Fernando Nieto (37 years old), is a former student of the MCH (in 2006, the first year) and postdoctoral researcher of Emergent Design Methodologies at Aalto University, Department of Architecture, Finland. We interviewed him to learn more about his professional career after studying with us.
Why is it so important to studt Collective Housing?
Nowadays, I would consider it important to get a deep knowledge of a specific topic or subject, which can be used then as a basis or starting point for many different kinds of personal or professional initiatives, regardless of the path each one decides to follow. However, studying the MCH is very interesting not only for the expertise you acquire, but especially for the people you get to know and the possibilities for professional collaboration, both with colleagues and professors, which emerge during those few months.
What kind of job opportunities does the MCH offer?
There are many possibilities to develop your professional career after the MCH. In any case, nowadays, what you can offer as a professional is more important than the specific name or even type of company, architecture office or client you work for. So it is really significant to inquire what your strengths are and try to find out the (today hackneyed notion but nevertheless valid) issue of the know-how, which combines the abstract component of having knowledge with the practicality of being able to utilize it in the proper direction, in this case in the direction that lines up with your professional interests. That is the reason why the individual strategy and, along with it, the personal branding, have become crucial, almost essential for an architect, because from there you can point at and subsequently shoot in many different directions, either for a job position or a merely specific project you want to undertake.
What is your current job?
Since 2014, when I won a postdoc position through an international recruitment process, I’ve worked as a researcher and teacher of studio building design at the Department of Architecture at Aalto University in Finland.
Have you developed any projects with any other student or professor from the MCH?
The MCH was crucial in the very beginning of my professional career in 2006, mainly due to the people I got to know during my studies at ETSAM. It was very significant for me and I remember it with a special fondness, because it coincided in time with the first prize I got in an architectural competition, building a civic centre in Boecillo, Valladolid with two colleagues from that city, Chema Martínez and Inés Escudero, and which later would become my first realized work.
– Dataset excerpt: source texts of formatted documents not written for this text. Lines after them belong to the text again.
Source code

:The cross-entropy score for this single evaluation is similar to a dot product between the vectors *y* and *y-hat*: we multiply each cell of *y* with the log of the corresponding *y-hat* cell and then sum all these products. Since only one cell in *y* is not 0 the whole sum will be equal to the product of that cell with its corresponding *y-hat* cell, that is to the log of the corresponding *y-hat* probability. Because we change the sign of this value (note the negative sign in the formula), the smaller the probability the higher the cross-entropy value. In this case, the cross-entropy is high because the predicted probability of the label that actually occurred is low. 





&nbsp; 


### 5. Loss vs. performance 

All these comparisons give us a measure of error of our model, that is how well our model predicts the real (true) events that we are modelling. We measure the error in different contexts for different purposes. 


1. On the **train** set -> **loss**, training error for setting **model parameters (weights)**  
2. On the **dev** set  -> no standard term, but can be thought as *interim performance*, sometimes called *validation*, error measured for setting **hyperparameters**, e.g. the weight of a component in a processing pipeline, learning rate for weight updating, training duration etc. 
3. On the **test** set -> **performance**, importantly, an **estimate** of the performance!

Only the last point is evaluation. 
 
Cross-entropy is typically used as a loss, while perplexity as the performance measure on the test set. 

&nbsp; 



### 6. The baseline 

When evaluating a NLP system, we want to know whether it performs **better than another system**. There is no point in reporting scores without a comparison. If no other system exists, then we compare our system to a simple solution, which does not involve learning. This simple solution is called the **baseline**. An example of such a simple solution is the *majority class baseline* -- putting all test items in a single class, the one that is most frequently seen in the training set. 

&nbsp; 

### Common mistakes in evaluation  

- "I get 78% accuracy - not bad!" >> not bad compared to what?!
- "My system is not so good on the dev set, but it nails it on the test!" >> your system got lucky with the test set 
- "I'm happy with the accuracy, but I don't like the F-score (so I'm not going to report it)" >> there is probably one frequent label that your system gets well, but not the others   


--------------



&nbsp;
In 2007, I started my own architectural practice, b10+n architects, in collaboration with two colleagues I met at the MCH during the 2006 school year, Alfredo Diez and Marta Barrera. Among several projects and competitions, we developed and built a project for social housing for the City Council Housing Enterprise of Madrid (EMVS) in Madrid. In 2010, I had the opportunity to work with another former fellow from the MCH 2006 year, José Moragues. Together with Ricardo Paternina, we designed and built a library and socio-cultural centre in Jávea, Alicante, which was completed not so long ago.
In terms of MCH professors, I was pleased to have Professor Juan Herreros, who teaches at MCH, as the supervisor of my doctoral thesis on collective housing, which I defended at ETSAM in 2014. Furthermore, during the last year of my doctoral process, I did a study at ETH Zurich under the supervision of the MCH Professor Dietmar Eberle.
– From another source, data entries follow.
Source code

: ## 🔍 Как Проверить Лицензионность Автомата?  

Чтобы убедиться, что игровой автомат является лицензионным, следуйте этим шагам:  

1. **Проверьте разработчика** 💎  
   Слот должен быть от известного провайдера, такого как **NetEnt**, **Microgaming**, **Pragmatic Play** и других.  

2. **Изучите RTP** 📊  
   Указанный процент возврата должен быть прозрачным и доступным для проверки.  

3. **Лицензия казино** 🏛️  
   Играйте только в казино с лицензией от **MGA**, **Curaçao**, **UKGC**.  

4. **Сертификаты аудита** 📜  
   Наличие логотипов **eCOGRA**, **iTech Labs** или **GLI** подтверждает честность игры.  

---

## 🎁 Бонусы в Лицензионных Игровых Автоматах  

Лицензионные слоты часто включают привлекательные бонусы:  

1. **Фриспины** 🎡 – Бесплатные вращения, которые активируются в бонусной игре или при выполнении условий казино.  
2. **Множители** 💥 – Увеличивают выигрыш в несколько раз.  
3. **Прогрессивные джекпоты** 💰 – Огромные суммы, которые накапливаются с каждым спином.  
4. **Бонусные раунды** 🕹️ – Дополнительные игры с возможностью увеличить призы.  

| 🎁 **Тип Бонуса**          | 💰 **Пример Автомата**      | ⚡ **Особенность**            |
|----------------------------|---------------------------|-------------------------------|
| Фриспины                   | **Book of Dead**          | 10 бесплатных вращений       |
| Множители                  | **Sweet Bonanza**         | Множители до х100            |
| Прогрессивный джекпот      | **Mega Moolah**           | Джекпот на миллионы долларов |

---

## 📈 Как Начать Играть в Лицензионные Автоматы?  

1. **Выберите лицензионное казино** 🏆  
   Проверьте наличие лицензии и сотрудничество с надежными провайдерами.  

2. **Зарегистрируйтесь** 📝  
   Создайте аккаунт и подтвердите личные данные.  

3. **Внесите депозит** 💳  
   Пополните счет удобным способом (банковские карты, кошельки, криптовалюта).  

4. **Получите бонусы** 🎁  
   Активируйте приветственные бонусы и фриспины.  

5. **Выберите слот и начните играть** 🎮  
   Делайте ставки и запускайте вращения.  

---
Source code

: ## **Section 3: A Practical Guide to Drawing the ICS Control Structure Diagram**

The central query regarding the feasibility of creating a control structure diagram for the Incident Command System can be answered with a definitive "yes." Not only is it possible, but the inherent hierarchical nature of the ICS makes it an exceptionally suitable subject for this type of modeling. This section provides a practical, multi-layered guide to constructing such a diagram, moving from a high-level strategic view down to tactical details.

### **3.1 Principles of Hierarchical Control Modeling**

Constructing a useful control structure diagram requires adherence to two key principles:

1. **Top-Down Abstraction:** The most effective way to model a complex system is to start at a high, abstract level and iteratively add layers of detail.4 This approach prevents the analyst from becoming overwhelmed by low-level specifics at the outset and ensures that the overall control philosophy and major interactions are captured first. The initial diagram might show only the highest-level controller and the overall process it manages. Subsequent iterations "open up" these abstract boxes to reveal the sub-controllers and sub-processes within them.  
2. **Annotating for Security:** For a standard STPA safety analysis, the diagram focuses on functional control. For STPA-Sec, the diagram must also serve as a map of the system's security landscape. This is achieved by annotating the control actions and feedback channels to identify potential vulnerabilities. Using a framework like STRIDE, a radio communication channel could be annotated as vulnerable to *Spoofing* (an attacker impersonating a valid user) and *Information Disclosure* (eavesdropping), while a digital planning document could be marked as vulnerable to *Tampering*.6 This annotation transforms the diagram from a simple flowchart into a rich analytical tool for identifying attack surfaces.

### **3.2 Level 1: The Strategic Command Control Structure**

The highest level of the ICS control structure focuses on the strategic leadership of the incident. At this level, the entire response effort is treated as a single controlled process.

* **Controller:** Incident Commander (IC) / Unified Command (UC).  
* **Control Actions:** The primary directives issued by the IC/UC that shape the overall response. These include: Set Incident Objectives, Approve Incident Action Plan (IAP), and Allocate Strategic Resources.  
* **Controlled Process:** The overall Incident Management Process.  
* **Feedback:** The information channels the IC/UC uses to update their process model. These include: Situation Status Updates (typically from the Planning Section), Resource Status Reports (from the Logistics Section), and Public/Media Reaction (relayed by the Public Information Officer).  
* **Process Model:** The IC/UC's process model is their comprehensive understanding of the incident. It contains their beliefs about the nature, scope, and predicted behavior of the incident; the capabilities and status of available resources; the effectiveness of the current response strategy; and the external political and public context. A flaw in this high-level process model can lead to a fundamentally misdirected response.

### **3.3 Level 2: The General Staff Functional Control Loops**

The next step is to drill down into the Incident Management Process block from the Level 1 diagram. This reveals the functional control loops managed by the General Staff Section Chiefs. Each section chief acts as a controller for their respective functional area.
In addition to this, throughout the spring semester, 2016, I organized and was a teacher for a studio course related to the Aalto University campus development with the topic "Typological Hybridizations", in collaboration with Juan Herreros and his partner at Estudio Herreros Jens Richter. At present, we are also trying to establish a collaboration between the focus group where I am a member at Aalto University Department of Architecture, Group X, and GIVCO, the research group on collective housing at UPM, where some of the MCH professors are members, including one of its Directors, José María de Lapuerta, and the group's main researcher Carmen Espegel.
Tell us more about projects related to Collective Housing that you are working on.
At present, perhaps the projects most connected to MCH are related to my teaching activity, with the studio course previously mentioned held at Aalto University, the final review of which has now been held as part of Aalto Festival 2016, including a bunch of events and exhibitions showing the activities by students, graduates and faculty at Aalto University.
Another project I am involved with now is the so-called Human Cities project, an investigation with several European partners where our research group is representing Aalto University and Finland. The project's subtitle is "challenging the city scale", and it relates to the exploration of the possibilities for public spaces in cities to offer an actual urban activation at different levels and scales, by enhancing or boosting user experiences mainly through bottom-up initiatives, the co-creation processes of which are measured both quantitatively and qualitatively.
In addition, I would highlight a couple of projects and activities that are topical for me at present for several reasons. One is my publishing activity since 2009 through HipoTesis platform, which together with the issues we publish has recently been doubly awarded in the XIII Spanish Architecture and Urbanism Biennial Show, (BEAU), become a finalist at the FAD Awards 2016 and catalogued in arquia/próxima 2014-2015 by Fundación Arquia. For the latest year of this program for young architects, my activity as exhibition designer has also been included in the catalogue through the exhibition I designed in 2015 on Masters Theses done by architecture students at Aalto University, and shown in the main building by Alvar Aalto on Otaniemi campus.